Using the data that follows, output only the lines from the line with "(lower line) and" up to and including the line with "Figure 11. ( a", exactly, leaving pictures aside.

# [MATERIALS PROVIDED]
* * * * * * * * *

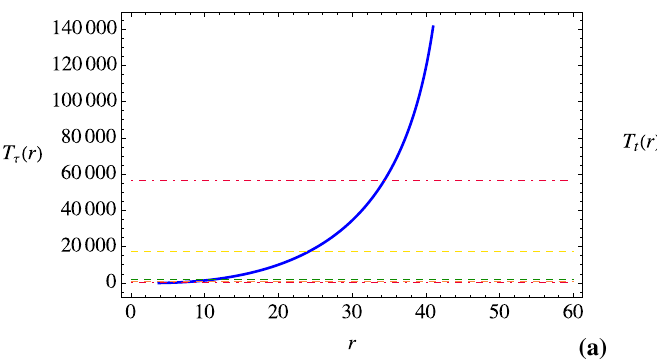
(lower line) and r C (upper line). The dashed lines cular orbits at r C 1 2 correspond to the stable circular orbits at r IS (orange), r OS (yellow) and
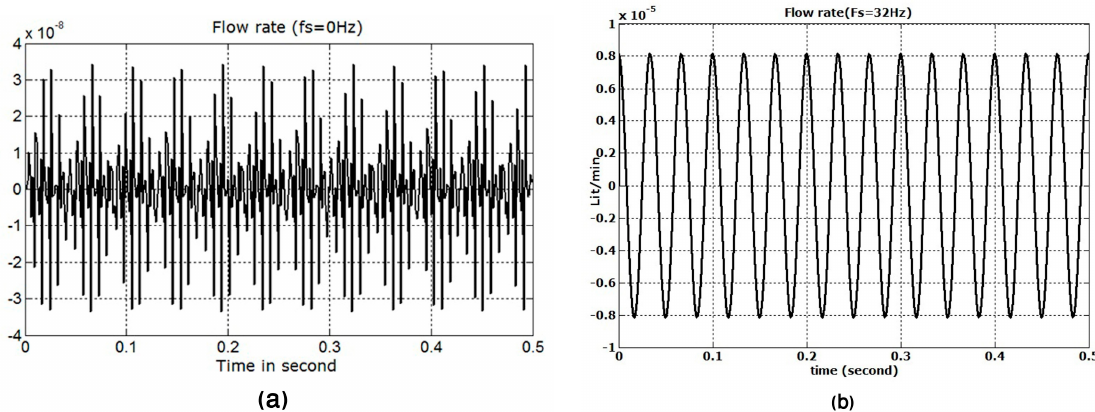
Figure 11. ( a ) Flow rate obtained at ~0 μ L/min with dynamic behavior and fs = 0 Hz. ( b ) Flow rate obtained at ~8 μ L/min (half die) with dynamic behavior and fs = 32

* * * * * * * * *

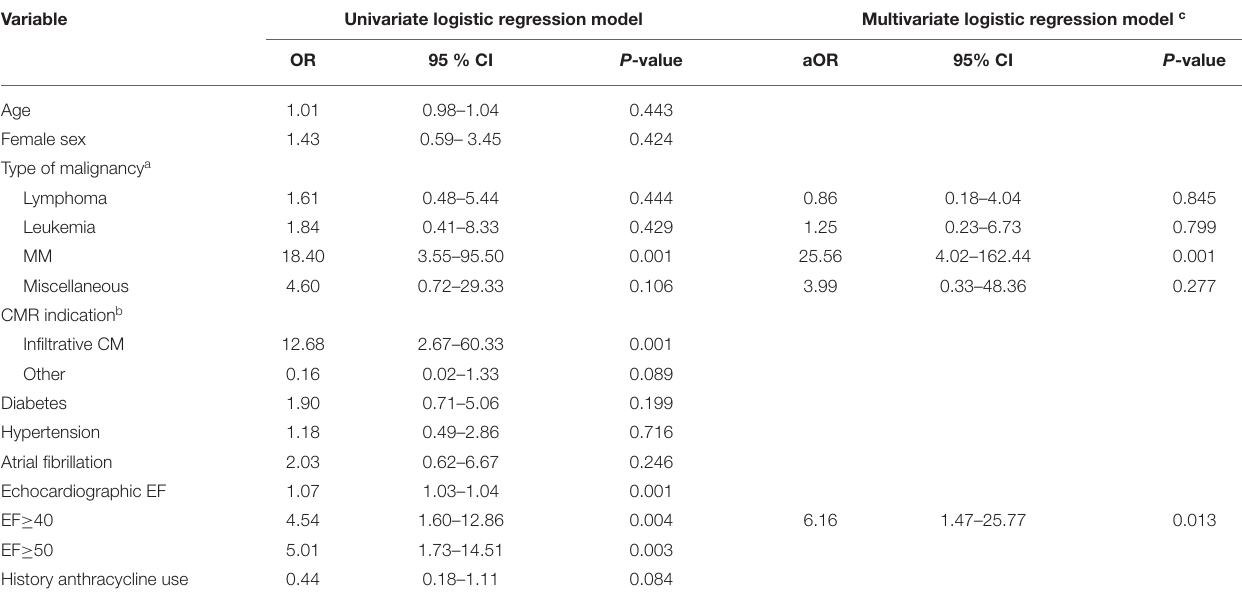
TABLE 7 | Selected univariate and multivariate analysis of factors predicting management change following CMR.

* * * * * * * * *

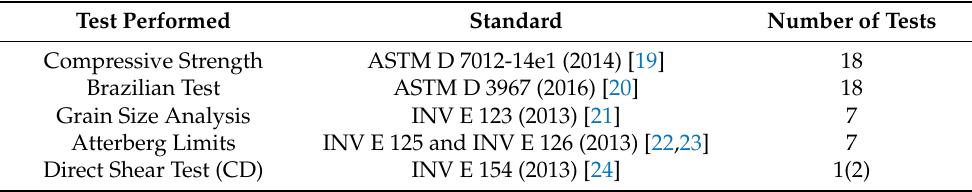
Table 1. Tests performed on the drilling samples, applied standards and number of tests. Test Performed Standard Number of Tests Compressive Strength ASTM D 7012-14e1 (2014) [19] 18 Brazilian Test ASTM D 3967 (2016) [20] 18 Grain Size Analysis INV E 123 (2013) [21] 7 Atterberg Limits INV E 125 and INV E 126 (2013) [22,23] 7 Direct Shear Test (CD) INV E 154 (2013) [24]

* * * * * * * * *

# [OUTPUT FOR THIS TASK]
(lower line) and r C (upper line). The dashed lines cular orbits at r C 1 2 correspond to the stable circular orbits at r IS (orange), r OS (yellow) and
Figure 11. ( a ) Flow rate obtained at ~0 μ L/min with dynamic behavior and fs = 0 Hz. ( b ) Flow rate obtained at ~8 μ L/min (half die) with dynamic behavior and fs = 32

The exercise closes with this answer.